El problema normalmente ha sido visible en una pantalla grande en la estación central de enfermeras, pero ese sistema había sido bloqueado por piratas informáticos que exigían el pago de un rescate, dejando solo una impresión en papel al lado de la cama de Kidd para registrar el peligro.

“A Teiranni Kidd … no se le dijo que los sistemas informáticos del hospital habían sido pirateados, que no funcionaban como era necesario y que la seguridad del paciente estaba implicada y podría verse comprometida”, manifiesta la demanda.

Luego describe cómo el ransomware apagó los sistemas informáticos del hospital durante días y días, lo que obligó a las enfermeras y los médicos a utilizar gráficos de latidos del corazón en papel obsoleto y documentos entregados personalmente.

“Las enfermeras y otro personal sanitario se vieron obligados a utilizar métodos de creación de gráficos y documentación en papel obsoletos para registrar y documentar el trabajo de parto de Teiranni y el parto de Nicko”, expone.

“Algunos de los formularios en papel usaban terminología obsoleta y no se habían usado en años …”

Leer más: The Many Saints of Newark: Cómo ver la precuela de Los Soprano online

“Como resultado, la cantidad de proveedores de atención médica que normalmente monitorearían su trabajo de parto y parto se redujo sustancialmente, y se eliminaron importantes capas de información críticas para la seguridad”.

La demanda sostiene que si Kidd hubiera sabido el alcance del ciberataque, habría optado por tener a su bebé en otro lugar.

La queja de Kidd, reportada por primera vez por The Wall Street Journal el jueves, se llenó originalmente en enero de 2020 y se modificó ese junio después de la muerte de Nicko.

Si se prueban sus afirmaciones, sería la primera muerte ligada de manera concluyente a los ataques de ransomware, que han sembrado el caos en todo el mundo al cerrar los sistemas informáticos en hospitales, redes de transporte, gasoductos y más.

Springhill Hospital niega haber actuado mal.
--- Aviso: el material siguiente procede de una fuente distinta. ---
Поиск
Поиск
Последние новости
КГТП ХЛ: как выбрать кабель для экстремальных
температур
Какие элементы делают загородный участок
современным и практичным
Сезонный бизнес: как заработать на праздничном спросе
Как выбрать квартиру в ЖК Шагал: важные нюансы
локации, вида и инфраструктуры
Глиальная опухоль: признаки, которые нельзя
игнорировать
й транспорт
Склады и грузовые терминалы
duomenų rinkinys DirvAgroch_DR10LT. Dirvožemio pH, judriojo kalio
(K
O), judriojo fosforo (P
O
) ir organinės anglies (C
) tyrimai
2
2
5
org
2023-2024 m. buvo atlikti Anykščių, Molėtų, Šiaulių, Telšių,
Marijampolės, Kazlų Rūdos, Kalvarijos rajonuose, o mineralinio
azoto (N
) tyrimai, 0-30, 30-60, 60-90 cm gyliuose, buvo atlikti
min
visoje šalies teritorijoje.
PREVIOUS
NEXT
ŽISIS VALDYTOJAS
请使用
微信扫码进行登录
Su director ejecutivo, Jeffrey St Clair, le declaró al Journal que se había mantenido abierto porque los pacientes necesitaban sus servicios y sus médicos habían considerado seguro hacerlo.

Según el Journal, los documentos judiciales muestran cómo los médicos de Springhill se apresuraron a mantener el hospital en funcionamiento después del ataque, que, según los informes, había estado funcionando durante ocho días cuando llegó Kidd.
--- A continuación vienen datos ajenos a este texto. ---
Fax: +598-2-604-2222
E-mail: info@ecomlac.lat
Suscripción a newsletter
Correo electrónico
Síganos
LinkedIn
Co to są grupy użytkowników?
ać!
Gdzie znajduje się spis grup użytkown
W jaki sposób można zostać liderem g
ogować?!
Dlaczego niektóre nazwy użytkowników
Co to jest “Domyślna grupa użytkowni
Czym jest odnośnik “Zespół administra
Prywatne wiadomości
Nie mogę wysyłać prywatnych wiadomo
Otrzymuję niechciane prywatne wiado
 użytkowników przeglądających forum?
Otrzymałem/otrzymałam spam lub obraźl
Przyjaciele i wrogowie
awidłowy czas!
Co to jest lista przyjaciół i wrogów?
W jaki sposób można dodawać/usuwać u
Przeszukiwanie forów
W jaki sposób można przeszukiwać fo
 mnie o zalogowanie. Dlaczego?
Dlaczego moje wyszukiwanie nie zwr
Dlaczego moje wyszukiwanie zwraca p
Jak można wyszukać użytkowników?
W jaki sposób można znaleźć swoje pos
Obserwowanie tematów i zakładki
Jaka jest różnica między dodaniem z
"No tenemos gráficos por computadora durante no sé cuánto tiempo", mencionó un gerente. “Quiero huir”, expresó una enfermera en un mensaje de texto.

Jeffrey Planchard, un anestesiólogo que trabajó en Springhill durante el apagón, opinó al Journal que perder el acceso a los registros médicos "pone vidas en riesgo".

Explicó que, por lo general, las enfermeras verificaban "instintivamente" la pantalla principal durante todo el día, pero que en cambio le correspondía a una sola enfermera en la sala de Kidd notar el problema en las impresiones de un monitor de frecuencia cardíaca junto a la cama.

Después del nacimiento de Nicko, los mensajes de texto publicados por el Journal muestran que Katelyn Parnell, la obstetra a cargo, le dice al gerente de enfermería: "Necesito que me ayudes a entender por qué no me notificaron".

A otro colega, le envió un mensaje de texto: “Simplemente apesta. Totalmente prevenible. Sé que suceden cosas malas y que a veces no puedes controlarlas, pero esto se podía prevenir".